Document text section start

Rapid transit station in Bilbao, Basque Country, Spain

Eliptikoa, formerly called Moyua, is a station on Lines 1 and 2 of the Bilbao Metro. The station is located in the neighborhood of Abando, in the district with the same name. The station is located under the Plaza Elíptica. It opened on 11 November 1995.

In 2025, it was the third most used station of the network after Zazpikaleak/Casco Viejo and San Mamés, and is the closest station in distance to the Guggenheim Museum Bilbao.

==Station layout==
Eliptikoa station follows the typical cavern-shaped layout of most underground Metro Bilbao stations designed by Norman Foster, with the main hall located directly above the rail tracks.

===Access===
- 3 Elíptica Plaza (Elcano exit)
- 1 Elíptica Plaza (Ercilla-Guggenheim exit)
- 8 Diputación street (Diputación exit, closed during night time services)
- 37 Gran Vía (Ercilla-Guggenheim exit)

==Services==
The station is served by Line 1 from Etxebarri to Ibarbengoa and Plentzia, and by Line 2 from Basauri to Kabiezes. The station is also served by local Bilbobus and regional Bizkaibus bus services.

===Future===
In 2008, the Basque Government made public the project for line 4 of the metro, which was to connect Eliptikoa with the southern district of Errekalde, with the construction works expected to begin within the following two years. In 2009 the Basque Government announced the possibility of connecting the then under construction Line 3 with the future Line 4 at Matiko, thus extending the line 4 from Errekalde to Matiko via Eliptikoa and two additional stations, one by the Doña Casilda Iturrizar park and another one by the campus of the University of Deusto. This project would have involved constructing a second station hall at Eliptikoa for the new platforms and tracks.

The line, however, stayed as a mere project, and in 2017 the Basque Government announced that any type of construction work could not begin before 2020 due to the lack of resources, a problem that also affected the line 5 project to Galdakao.

Document text section end
Information provided section start

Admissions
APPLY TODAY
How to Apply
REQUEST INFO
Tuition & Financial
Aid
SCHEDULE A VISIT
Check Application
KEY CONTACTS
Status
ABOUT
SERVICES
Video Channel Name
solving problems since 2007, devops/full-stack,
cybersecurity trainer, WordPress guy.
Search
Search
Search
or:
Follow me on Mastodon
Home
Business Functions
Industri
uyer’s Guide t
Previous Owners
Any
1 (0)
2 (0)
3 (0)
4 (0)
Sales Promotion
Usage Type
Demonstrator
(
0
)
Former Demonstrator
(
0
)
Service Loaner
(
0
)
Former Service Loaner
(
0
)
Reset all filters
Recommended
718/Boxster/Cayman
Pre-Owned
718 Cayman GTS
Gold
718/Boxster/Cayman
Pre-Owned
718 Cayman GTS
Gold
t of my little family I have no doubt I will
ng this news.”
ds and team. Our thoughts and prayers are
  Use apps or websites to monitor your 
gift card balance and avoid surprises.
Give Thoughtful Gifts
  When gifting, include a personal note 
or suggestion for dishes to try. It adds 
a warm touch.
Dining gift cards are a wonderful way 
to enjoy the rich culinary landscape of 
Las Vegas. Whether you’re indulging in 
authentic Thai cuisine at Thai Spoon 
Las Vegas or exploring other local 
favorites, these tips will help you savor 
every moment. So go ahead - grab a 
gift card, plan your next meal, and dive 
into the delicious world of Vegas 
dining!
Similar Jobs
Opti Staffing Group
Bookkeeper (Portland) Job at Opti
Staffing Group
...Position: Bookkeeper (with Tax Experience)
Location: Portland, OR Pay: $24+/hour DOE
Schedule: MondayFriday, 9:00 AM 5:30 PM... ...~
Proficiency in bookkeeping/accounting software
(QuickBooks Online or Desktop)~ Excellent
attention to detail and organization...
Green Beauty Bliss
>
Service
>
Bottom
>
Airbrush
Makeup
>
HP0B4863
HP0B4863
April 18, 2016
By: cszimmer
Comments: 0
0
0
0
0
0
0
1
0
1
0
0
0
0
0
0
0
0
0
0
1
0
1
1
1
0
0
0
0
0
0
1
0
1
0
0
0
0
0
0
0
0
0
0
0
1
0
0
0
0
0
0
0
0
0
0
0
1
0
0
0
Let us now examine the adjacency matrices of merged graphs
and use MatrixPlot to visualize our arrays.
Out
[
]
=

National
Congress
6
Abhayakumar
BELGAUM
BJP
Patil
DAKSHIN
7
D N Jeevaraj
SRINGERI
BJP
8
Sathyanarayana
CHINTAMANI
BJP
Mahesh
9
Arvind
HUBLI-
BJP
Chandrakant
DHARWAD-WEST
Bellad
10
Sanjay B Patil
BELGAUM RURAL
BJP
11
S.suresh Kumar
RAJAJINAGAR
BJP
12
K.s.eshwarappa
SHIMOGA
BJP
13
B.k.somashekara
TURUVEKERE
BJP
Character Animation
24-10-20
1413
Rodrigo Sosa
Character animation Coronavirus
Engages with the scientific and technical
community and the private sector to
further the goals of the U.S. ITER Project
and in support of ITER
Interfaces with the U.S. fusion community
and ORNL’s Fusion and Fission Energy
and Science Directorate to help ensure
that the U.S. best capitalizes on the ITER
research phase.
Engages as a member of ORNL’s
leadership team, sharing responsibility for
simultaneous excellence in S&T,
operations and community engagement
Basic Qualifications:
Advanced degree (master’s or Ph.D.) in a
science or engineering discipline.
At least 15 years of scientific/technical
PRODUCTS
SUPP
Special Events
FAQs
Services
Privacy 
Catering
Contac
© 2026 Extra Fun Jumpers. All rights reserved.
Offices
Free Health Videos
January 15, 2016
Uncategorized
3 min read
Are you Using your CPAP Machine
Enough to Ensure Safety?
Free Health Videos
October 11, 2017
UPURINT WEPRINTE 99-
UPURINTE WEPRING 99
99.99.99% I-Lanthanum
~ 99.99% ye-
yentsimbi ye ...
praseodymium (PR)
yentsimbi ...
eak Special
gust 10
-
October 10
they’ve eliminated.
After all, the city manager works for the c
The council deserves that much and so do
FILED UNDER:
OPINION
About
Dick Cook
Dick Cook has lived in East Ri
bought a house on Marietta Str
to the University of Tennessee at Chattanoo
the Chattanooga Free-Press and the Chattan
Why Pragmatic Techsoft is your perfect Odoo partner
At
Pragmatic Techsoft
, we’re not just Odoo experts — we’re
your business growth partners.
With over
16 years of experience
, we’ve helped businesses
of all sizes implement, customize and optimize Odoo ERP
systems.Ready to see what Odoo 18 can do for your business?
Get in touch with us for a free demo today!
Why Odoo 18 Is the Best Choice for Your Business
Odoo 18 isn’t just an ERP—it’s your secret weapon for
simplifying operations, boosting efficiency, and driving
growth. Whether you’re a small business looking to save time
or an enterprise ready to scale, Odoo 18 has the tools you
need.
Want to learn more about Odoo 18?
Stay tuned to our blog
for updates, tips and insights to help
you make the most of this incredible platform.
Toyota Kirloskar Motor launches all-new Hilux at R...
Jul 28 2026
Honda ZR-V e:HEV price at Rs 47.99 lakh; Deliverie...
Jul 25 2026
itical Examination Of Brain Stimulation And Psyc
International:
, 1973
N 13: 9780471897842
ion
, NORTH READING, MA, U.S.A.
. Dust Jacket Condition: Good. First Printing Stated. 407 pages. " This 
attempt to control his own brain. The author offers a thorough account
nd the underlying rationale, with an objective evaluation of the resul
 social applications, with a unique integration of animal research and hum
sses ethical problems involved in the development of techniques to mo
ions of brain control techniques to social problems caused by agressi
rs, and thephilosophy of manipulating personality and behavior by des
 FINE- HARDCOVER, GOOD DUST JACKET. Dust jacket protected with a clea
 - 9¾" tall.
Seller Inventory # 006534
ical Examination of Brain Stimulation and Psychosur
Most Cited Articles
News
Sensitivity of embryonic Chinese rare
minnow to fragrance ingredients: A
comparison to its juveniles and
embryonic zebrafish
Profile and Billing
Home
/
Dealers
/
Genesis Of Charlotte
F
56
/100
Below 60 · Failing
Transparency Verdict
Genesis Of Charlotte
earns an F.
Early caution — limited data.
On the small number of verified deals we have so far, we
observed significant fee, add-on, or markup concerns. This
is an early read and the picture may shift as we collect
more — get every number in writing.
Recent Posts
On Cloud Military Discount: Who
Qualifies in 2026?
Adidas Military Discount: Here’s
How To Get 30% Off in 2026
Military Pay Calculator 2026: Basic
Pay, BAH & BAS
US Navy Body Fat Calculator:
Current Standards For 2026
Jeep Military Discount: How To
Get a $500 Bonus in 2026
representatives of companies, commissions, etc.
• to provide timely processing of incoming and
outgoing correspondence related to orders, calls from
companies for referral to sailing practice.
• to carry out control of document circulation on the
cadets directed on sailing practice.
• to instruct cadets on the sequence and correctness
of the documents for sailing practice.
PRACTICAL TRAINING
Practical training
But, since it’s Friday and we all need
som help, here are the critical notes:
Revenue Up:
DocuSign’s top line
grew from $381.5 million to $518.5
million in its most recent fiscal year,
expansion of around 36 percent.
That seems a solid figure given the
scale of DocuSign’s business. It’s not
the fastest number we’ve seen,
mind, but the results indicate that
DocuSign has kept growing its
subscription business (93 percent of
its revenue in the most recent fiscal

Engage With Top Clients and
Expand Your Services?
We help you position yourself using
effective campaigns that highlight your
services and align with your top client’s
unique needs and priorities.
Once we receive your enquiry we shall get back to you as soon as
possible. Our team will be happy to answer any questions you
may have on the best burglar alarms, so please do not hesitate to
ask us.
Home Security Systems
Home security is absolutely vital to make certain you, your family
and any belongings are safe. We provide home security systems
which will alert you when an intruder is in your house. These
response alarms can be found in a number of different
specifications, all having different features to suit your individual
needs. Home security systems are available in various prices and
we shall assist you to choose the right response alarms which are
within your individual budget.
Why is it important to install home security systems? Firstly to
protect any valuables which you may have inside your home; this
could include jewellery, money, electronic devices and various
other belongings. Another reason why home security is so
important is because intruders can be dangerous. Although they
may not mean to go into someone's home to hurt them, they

Information provided section end

Tasks for this exercise -
**A.** Translate this sentence from the Eliptikoa station text into Spanish: "The station is located under the Plaza Elíptica."
**B.** Retype the part of the Eliptikoa station text that opens with the words containing "Rapid transit station" and closes with "11 November 1995.".
Please work only from the Eliptikoa station text, not the data.

Numbered responses -
**A.** La estación está situada bajo la Plaza Elíptica.

**B.**
Rapid transit station in Bilbao, Basque Country, Spain

Eliptikoa, formerly called Moyua, is a station on Lines 1 and 2 of the Bilbao Metro. The station is located in the neighborhood of Abando, in the district with the same name. The station is located under the Plaza Elíptica. It opened on 11 November 1995.